Perjalanan Haji Wada' Rasulullah SAW
Haji Wada', yang berarti haji perpisahan, memiliki makna yang sangat penting dalam perjalanan Islam. Peristiwa ini terjadi pada tahun ke-10 Hijriah (sekitar 632 Masehi), saat Nabi Muhammad SAW berusia 62 tahun. Pada saat itu, semangat umat semakin membara dengan bertambahnya pengikut Rasulullah SAW, sekaligus menimbulkan rasa haru karena para sahabat mulai menyadari bahwa usia beliau tidak lama lagi.
Latar Belakang
Menurut buku "Sejarah Kebudayaan Islam untuk Madrasah Ibtidaiyah Kelas V" karya Yusak Burhanudin dan Ahmad Fida', menjelang akhir hayatnya, Nabi Muhammad SAW melaksanakan satu-satunya ibadah haji setelah hijrah ke Madinah.

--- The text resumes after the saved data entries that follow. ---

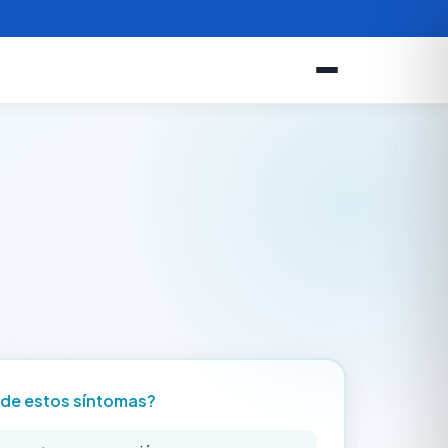
 de estos síntomas?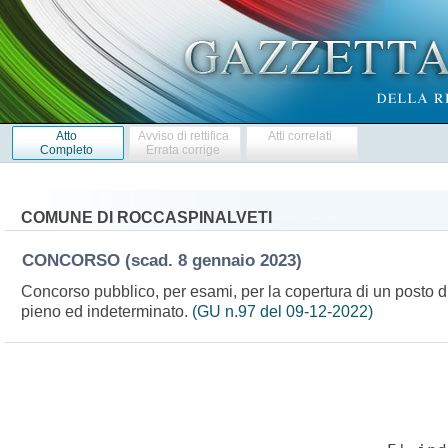
Atto
Avviso di rettifica
Atti correlati
Completo
Errata corrige
COMUNE DI ROCCASPINALVETI
CONCORSO
(scad. 8 gennaio 2023)
Concorso pubblico, per esami, per la copertura di un posto di
pieno ed indeterminato.
(GU n.97 del 09-12-2022)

Dalam kitab "Al-Kâmil fit Târîkh" karya Ibnul Atsir, disebutkan bahwa Nabi Muhammad SAW memasuki Kota Makkah pada Senin, 4 Dzulqa'dah tahun 10 Hijriah, setelah menempuh perjalanan selama delapan hari. Perjalanan yang lebih lama dari biasanya ini menunjukkan bagaimana Rasulullah SAW benar-benar menikmati dan meresapi setiap tahap ibadah hajinya. Sebagian sejarawan menilai ini sebagai pelaksanaan haji pertama sekaligus terakhir yang beliau jalankan.
Pesan Terakhir Rasulullah SAW
Haji Wada' tidak hanya menjadi perjalanan ibadah terakhir Nabi Muhammad SAW, tetapi juga momen penyampaian pesan penting kepada umat Islam. Di Padang Arafah, beliau menyampaikan khutbah yang menekankan nilai persatuan, kesetaraan, dan ketakwaan :
"Wahai umat Islam, dengarkanlah baik-baik perkataanku ini. Aku tidak tahu apakah aku masih akan bertemu dengan kalian di tempat ini pada masa yang akan datang." "Wahai umat Islam, Tuhan kalian satu, dan asal-usul kalian juga satu. Kalian semua berasal dari Adam, dan Adam diciptakan dari tanah. Sesungguhnya yang paling mulia di antara kalian di sisi Allah adalah orang yang paling bertakwa."
Khutbah ini disampaikan di tempat yang sangat sakral dalam ibadah haji, yaitu Padang Arafah. Setelah menyelesaikan rangkaian ibadah haji, Nabi kembali ke Madinah. Tidak lama kemudian, turun wahyu terakhir berupa Surah Al-Māidah ayat 3, yang menandai penutupan rangkaian wahyu dalam Islam.
Surah
Al-Māidah ayat 3
حُرِّمَتْ عَلَيْكُمُ الْمَيْتَةُ وَالدَّمُ وَلَحْمُ الْخِنْزِيْرِ وَمَآ اُهِلَّ لِغَيْرِ اللّٰهِ بِهٖ وَالْمُنْخَنِقَةُ وَالْمَوْقُوْذَةُ وَالْمُتَرَدِّيَةُ وَالنَّطِيْحَةُ وَمَآ اَكَلَ السَّبُعُ اِلَّا مَا ذَكَّيْتُمْۗ وَمَا ذُبِحَ عَلَى النُّصُبِ وَاَنْ تَسْتَقْسِمُوْا بِالْاَزْلَامِۗ ذٰلِكُمْ فِسْقٌ
Meaning: "Forbidden to you are dead (animals), blood, the flesh of swine, and that which hath been sacrificed to any other than Allah, the strangled, the pierced, the died in its fall, the injured, and (meat) torn by wild beasts, unless you bring it your way. also what has been slaughtered for idols and dividing with lots, that is a sin.".
Perjalanan Haji Wada'
Menurut buku "Dua Pedang Pembela Nabi SAW" karya Rizem Aizid, sekitar 90.000 muslim berkumpul di Madinah setelah menerima kabar bahwa Rasulullah SAW akan menunaikan haji. Sepanjang perjalanan menuju Makkah, jumlah jemaah bertambah hingga sekitar 114.000 orang.
Sebelum berangkat, Nabi Muhammad SAW menyerahkan urusan pemerintahan Madinah kepada seorang sahabat. Beberapa riwayat menyebutkan bahwa sosok tersebut adalah Abu Dujanah As-Sa'idi atau Siba' bin Urfujah Al-Ghifari. Perjalanan ini menutup misi kenabian beliau di dunia.